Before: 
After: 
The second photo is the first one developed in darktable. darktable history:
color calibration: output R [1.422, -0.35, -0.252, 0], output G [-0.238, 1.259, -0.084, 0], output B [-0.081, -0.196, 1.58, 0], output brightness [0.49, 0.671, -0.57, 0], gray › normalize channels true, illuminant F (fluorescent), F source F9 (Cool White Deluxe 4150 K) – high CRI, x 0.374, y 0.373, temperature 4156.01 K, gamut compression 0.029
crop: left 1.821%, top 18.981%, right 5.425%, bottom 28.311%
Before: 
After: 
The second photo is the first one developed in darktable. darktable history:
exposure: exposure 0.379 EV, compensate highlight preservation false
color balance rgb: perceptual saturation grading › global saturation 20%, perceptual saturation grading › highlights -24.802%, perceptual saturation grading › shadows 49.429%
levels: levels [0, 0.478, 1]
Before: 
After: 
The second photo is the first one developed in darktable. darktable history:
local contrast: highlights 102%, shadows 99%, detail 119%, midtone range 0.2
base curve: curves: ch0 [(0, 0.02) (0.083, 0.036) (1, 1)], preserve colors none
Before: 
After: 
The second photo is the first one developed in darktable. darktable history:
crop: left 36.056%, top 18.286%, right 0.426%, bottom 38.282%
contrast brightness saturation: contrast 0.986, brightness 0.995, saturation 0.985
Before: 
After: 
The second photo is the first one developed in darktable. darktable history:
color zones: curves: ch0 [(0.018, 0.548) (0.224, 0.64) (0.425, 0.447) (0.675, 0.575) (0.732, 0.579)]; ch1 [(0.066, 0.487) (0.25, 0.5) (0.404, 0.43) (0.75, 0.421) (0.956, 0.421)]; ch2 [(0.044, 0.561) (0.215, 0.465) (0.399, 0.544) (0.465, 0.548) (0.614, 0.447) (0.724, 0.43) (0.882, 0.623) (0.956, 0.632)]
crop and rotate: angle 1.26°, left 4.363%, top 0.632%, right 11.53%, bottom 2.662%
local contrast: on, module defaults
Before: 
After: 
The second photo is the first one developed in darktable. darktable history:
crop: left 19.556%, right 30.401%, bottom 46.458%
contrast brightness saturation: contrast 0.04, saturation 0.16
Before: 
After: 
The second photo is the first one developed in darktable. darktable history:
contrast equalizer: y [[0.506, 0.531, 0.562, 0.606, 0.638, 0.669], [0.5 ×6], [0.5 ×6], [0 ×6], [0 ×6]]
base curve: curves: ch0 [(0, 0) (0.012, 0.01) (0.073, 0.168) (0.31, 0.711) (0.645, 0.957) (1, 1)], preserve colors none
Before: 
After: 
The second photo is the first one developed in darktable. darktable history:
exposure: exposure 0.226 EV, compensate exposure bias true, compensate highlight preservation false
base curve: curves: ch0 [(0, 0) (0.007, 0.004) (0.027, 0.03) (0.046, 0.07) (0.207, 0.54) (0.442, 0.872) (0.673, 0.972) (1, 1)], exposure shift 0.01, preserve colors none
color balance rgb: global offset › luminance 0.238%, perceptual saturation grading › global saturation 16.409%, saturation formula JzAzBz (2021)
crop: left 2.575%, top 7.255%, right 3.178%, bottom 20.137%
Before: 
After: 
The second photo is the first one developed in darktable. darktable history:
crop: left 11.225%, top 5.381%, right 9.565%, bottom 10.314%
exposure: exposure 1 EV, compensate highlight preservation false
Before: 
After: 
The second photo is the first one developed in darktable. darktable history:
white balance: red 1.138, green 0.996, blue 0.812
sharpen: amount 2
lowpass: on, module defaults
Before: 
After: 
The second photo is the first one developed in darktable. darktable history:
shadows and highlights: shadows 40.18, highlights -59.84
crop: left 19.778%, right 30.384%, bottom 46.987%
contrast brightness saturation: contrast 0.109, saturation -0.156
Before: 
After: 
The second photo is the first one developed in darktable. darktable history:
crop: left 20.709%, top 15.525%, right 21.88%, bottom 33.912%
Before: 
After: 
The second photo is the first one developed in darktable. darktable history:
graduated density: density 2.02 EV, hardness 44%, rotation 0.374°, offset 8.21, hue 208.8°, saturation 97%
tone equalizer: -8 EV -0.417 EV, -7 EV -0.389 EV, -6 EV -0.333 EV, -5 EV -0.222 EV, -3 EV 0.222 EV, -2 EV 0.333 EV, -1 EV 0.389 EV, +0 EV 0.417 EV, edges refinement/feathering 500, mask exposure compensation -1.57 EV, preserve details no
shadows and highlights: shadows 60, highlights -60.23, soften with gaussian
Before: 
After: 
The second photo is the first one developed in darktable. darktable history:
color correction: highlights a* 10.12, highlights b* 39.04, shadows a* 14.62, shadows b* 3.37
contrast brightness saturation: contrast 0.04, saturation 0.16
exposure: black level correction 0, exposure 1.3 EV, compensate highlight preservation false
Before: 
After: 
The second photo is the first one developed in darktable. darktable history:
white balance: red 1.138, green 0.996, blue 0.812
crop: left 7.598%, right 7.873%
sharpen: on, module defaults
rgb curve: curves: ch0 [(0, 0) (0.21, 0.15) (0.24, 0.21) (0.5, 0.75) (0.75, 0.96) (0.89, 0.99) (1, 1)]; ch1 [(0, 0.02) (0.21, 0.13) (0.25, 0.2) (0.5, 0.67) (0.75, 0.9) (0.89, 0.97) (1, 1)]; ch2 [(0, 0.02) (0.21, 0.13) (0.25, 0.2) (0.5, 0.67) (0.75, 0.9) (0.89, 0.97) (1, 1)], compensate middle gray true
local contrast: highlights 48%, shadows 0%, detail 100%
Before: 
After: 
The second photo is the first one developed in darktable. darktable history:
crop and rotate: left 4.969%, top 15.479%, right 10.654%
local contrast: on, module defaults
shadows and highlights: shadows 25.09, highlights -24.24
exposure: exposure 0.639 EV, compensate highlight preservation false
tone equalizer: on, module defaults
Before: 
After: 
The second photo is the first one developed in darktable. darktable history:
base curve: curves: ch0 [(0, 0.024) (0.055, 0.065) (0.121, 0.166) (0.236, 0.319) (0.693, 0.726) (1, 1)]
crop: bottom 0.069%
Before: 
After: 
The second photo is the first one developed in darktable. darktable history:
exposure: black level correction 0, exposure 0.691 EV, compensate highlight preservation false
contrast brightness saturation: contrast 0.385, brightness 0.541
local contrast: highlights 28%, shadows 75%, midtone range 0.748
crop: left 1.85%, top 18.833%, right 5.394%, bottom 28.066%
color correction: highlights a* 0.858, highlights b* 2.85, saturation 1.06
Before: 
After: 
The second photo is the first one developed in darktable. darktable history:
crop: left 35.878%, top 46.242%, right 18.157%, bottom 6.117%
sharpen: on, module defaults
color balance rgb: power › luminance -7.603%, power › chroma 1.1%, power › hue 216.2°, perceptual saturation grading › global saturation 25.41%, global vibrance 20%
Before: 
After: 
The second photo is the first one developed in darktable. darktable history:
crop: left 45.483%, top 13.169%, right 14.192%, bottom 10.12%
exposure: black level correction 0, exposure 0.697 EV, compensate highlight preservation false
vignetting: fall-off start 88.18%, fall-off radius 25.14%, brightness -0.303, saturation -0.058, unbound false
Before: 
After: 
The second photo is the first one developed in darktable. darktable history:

----------------------------------------

## To do:
Arrange all of the lines above as a numbered list, leaving out any blank lines.

## Task output:
1. Before: 
2. After: 
3. The second photo is the first one developed in darktable. darktable history:
4. color calibration: output R [1.422, -0.35, -0.252, 0], output G [-0.238, 1.259, -0.084, 0], output B [-0.081, -0.196, 1.58, 0], output brightness [0.49, 0.671, -0.57, 0], gray › normalize channels true, illuminant F (fluorescent), F source F9 (Cool White Deluxe 4150 K) – high CRI, x 0.374, y 0.373, temperature 4156.01 K, gamut compression 0.029
5. crop: left 1.821%, top 18.981%, right 5.425%, bottom 28.311%
6. Before: 
7. After: 
8. The second photo is the first one developed in darktable. darktable history:
9. exposure: exposure 0.379 EV, compensate highlight preservation false
10. color balance rgb: perceptual saturation grading › global saturation 20%, perceptual saturation grading › highlights -24.802%, perceptual saturation grading › shadows 49.429%
11. levels: levels [0, 0.478, 1]
12. Before: 
13. After: 
14. The second photo is the first one developed in darktable. darktable history:
15. local contrast: highlights 102%, shadows 99%, detail 119%, midtone range 0.2
16. base curve: curves: ch0 [(0, 0.02) (0.083, 0.036) (1, 1)], preserve colors none
17. Before: 
18. After: 
19. The second photo is the first one developed in darktable. darktable history:
20. crop: left 36.056%, top 18.286%, right 0.426%, bottom 38.282%
21. contrast brightness saturation: contrast 0.986, brightness 0.995, saturation 0.985
22. Before: 
23. After: 
24. The second photo is the first one developed in darktable. darktable history:
25. color zones: curves: ch0 [(0.018, 0.548) (0.224, 0.64) (0.425, 0.447) (0.675, 0.575) (0.732, 0.579)]; ch1 [(0.066, 0.487) (0.25, 0.5) (0.404, 0.43) (0.75, 0.421) (0.956, 0.421)]; ch2 [(0.044, 0.561) (0.215, 0.465) (0.399, 0.544) (0.465, 0.548) (0.614, 0.447) (0.724, 0.43) (0.882, 0.623) (0.956, 0.632)]
26. crop and rotate: angle 1.26°, left 4.363%, top 0.632%, right 11.53%, bottom 2.662%
27. local contrast: on, module defaults
28. Before: 
29. After: 
30. The second photo is the first one developed in darktable. darktable history:
31. crop: left 19.556%, right 30.401%, bottom 46.458%
32. contrast brightness saturation: contrast 0.04, saturation 0.16
33. Before: 
34. After: 
35. The second photo is the first one developed in darktable. darktable history:
36. contrast equalizer: y [[0.506, 0.531, 0.562, 0.606, 0.638, 0.669], [0.5 ×6], [0.5 ×6], [0 ×6], [0 ×6]]
37. base curve: curves: ch0 [(0, 0) (0.012, 0.01) (0.073, 0.168) (0.31, 0.711) (0.645, 0.957) (1, 1)], preserve colors none
38. Before: 
39. After: 
40. The second photo is the first one developed in darktable. darktable history:
41. exposure: exposure 0.226 EV, compensate exposure bias true, compensate highlight preservation false
42. base curve: curves: ch0 [(0, 0) (0.007, 0.004) (0.027, 0.03) (0.046, 0.07) (0.207, 0.54) (0.442, 0.872) (0.673, 0.972) (1, 1)], exposure shift 0.01, preserve colors none
43. color balance rgb: global offset › luminance 0.238%, perceptual saturation grading › global saturation 16.409%, saturation formula JzAzBz (2021)
44. crop: left 2.575%, top 7.255%, right 3.178%, bottom 20.137%
45. Before: 
46. After: 
47. The second photo is the first one developed in darktable. darktable history:
48. crop: left 11.225%, top 5.381%, right 9.565%, bottom 10.314%
49. exposure: exposure 1 EV, compensate highlight preservation false
50. Before: 
51. After: 
52. The second photo is the first one developed in darktable. darktable history:
53. white balance: red 1.138, green 0.996, blue 0.812
54. sharpen: amount 2
55. lowpass: on, module defaults
56. Before: 
57. After: 
58. The second photo is the first one developed in darktable. darktable history:
59. shadows and highlights: shadows 40.18, highlights -59.84
60. crop: left 19.778%, right 30.384%, bottom 46.987%
61. contrast brightness saturation: contrast 0.109, saturation -0.156
62. Before: 
63. After: 
64. The second photo is the first one developed in darktable. darktable history:
65. crop: left 20.709%, top 15.525%, right 21.88%, bottom 33.912%
66. Before: 
67. After: 
68. The second photo is the first one developed in darktable. darktable history:
69. graduated density: density 2.02 EV, hardness 44%, rotation 0.374°, offset 8.21, hue 208.8°, saturation 97%
70. tone equalizer: -8 EV -0.417 EV, -7 EV -0.389 EV, -6 EV -0.333 EV, -5 EV -0.222 EV, -3 EV 0.222 EV, -2 EV 0.333 EV, -1 EV 0.389 EV, +0 EV 0.417 EV, edges refinement/feathering 500, mask exposure compensation -1.57 EV, preserve details no
71. shadows and highlights: shadows 60, highlights -60.23, soften with gaussian
72. Before: 
73. After: 
74. The second photo is the first one developed in darktable. darktable history:
75. color correction: highlights a* 10.12, highlights b* 39.04, shadows a* 14.62, shadows b* 3.37
76. contrast brightness saturation: contrast 0.04, saturation 0.16
77. exposure: black level correction 0, exposure 1.3 EV, compensate highlight preservation false
78. Before: 
79. After: 
80. The second photo is the first one developed in darktable. darktable history:
81. white balance: red 1.138, green 0.996, blue 0.812
82. crop: left 7.598%, right 7.873%
83. sharpen: on, module defaults
84. rgb curve: curves: ch0 [(0, 0) (0.21, 0.15) (0.24, 0.21) (0.5, 0.75) (0.75, 0.96) (0.89, 0.99) (1, 1)]; ch1 [(0, 0.02) (0.21, 0.13) (0.25, 0.2) (0.5, 0.67) (0.75, 0.9) (0.89, 0.97) (1, 1)]; ch2 [(0, 0.02) (0.21, 0.13) (0.25, 0.2) (0.5, 0.67) (0.75, 0.9) (0.89, 0.97) (1, 1)], compensate middle gray true
85. local contrast: highlights 48%, shadows 0%, detail 100%
86. Before: 
87. After: 
88. The second photo is the first one developed in darktable. darktable history:
89. crop and rotate: left 4.969%, top 15.479%, right 10.654%
90. local contrast: on, module defaults
91. shadows and highlights: shadows 25.09, highlights -24.24
92. exposure: exposure 0.639 EV, compensate highlight preservation false
93. tone equalizer: on, module defaults
94. Before: 
95. After: 
96. The second photo is the first one developed in darktable. darktable history:
97. base curve: curves: ch0 [(0, 0.024) (0.055, 0.065) (0.121, 0.166) (0.236, 0.319) (0.693, 0.726) (1, 1)]
98. crop: bottom 0.069%
99. Before: 
100. After: 
101. The second photo is the first one developed in darktable. darktable history:
102. exposure: black level correction 0, exposure 0.691 EV, compensate highlight preservation false
103. contrast brightness saturation: contrast 0.385, brightness 0.541
104. local contrast: highlights 28%, shadows 75%, midtone range 0.748
105. crop: left 1.85%, top 18.833%, right 5.394%, bottom 28.066%
106. color correction: highlights a* 0.858, highlights b* 2.85, saturation 1.06
107. Before: 
108. After: 
109. The second photo is the first one developed in darktable. darktable history:
110. crop: left 35.878%, top 46.242%, right 18.157%, bottom 6.117%
111. sharpen: on, module defaults
112. color balance rgb: power › luminance -7.603%, power › chroma 1.1%, power › hue 216.2°, perceptual saturation grading › global saturation 25.41%, global vibrance 20%
113. Before: 
114. After: 
115. The second photo is the first one developed in darktable. darktable history:
116. crop: left 45.483%, top 13.169%, right 14.192%, bottom 10.12%
117. exposure: black level correction 0, exposure 0.697 EV, compensate highlight preservation false
118. vignetting: fall-off start 88.18%, fall-off radius 25.14%, brightness -0.303, saturation -0.058, unbound false
119. Before: 
120. After: 
121. The second photo is the first one developed in darktable. darktable history:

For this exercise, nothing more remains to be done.